I've planned to make red wine at home this year and I ordered some Additives such as "Campden Tablets" and "Tartaric Acid" from outside the Country , as there are no wine supply stores in my Country . 

It takes 60 days for the Additives to reach me BUT perfectly ripened wine grapes are coming to stores in about 40 days . 

Is it a good idea to buy grapes in advance and keep them or their juice frozen untill I receive the Additives ?!

Thanks ,

Hector


----------



## Wade E (Aug 9, 2009)

Are they fresh or frozen grapes. If they are already frozen then it is absolutely fine. If they are not frozen then picking them up at the last minute and keeping them cold would be fine, not sure about freezing the juice but the grapes should be fine to freeze.


----------



## hector (Aug 10, 2009)

*fresh grapes*

Hi dear Wade and thanks for your Reply !

The grapes which I'm going to buy are fresh and ripe . 

I would like to know if I can keep them cold in refrigerator for 

about 20 days , as you said it's better not freezing them . 

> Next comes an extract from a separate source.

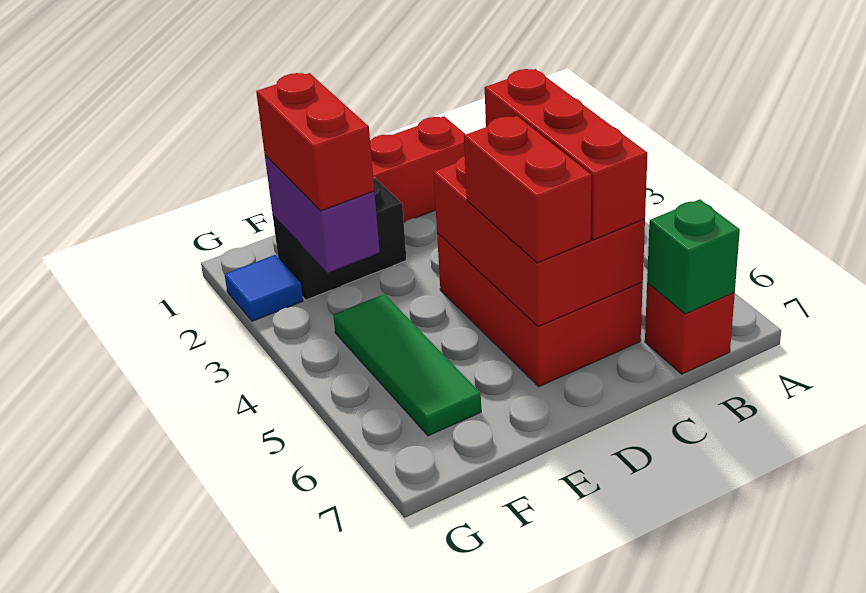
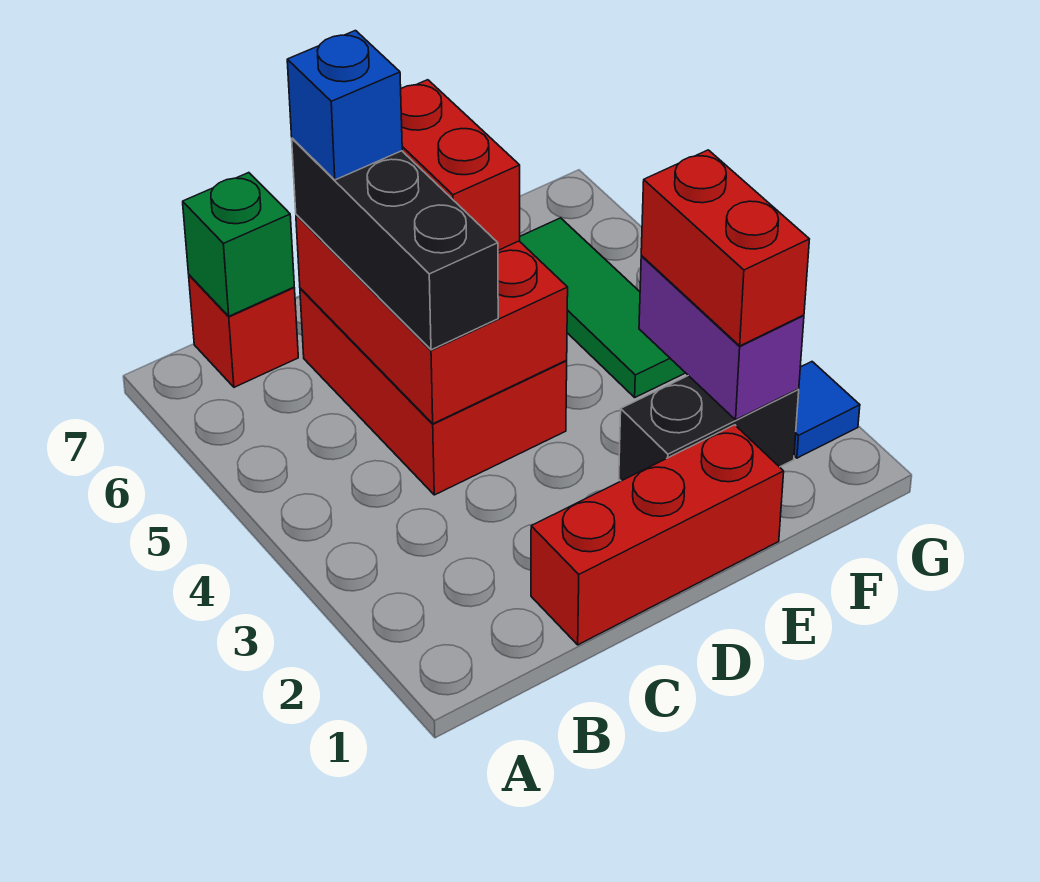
red 1x3 brick [485,69,647,240] -> black 1x3 brick [292,138,498,350]
none -> blue 1x1 brick [287,31,402,180]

Although , I've heard that freezing leads to more juice at the end . 

Hector


----------



## Leanne (Aug 10, 2009)

I have often used frozen grapes. Sometimes I have way to many for immediate needs so I freeze them in a freezer bag and then just take them out as I need them for the next batch of wine. Much more juice too.


----------



## St Allie (Aug 10, 2009)

Hector,

Check the bakery aisle in your supermarket, tartaric acid and citric acids are a common baking item, your local supermarket should have it on their shelves.

Allie


----------



## Wade E (Aug 10, 2009)

Freezing them wont hurt them and if you dont have a press it might be the better way to go. 20 days might be a little to long unless you are talking about almost frozen temps, not really sure how long they will last at fridge temps so dont want to stare you wrong. Id feel safer with you freezing them unless you can keep them chilled and waych them frequently and once you see any signs of spoilage freeze them.


----------



## grapeman (Aug 15, 2009)

What variety of grapes are these? Do you have any harvest type numbers for pH, brix or acidity? Depending on the ripeness and variety, you probably don't need to add acid, so the tartaric wouln't be needed. It may also not be necessary to add any k-meta in the form of powder or the tablets(campdens). Depending on origin, they may have been pretreatedwith sulfites to help prevent spoilage. If the acidity was ok, I would just go ahead and crush them and pitch the yeast. This is especially so if you plan on doing a malolactic fermentation (mlf). You want low levels of sulfites for MLF to work. Once the MLF is done, then you add sulfites to proper levels.


----------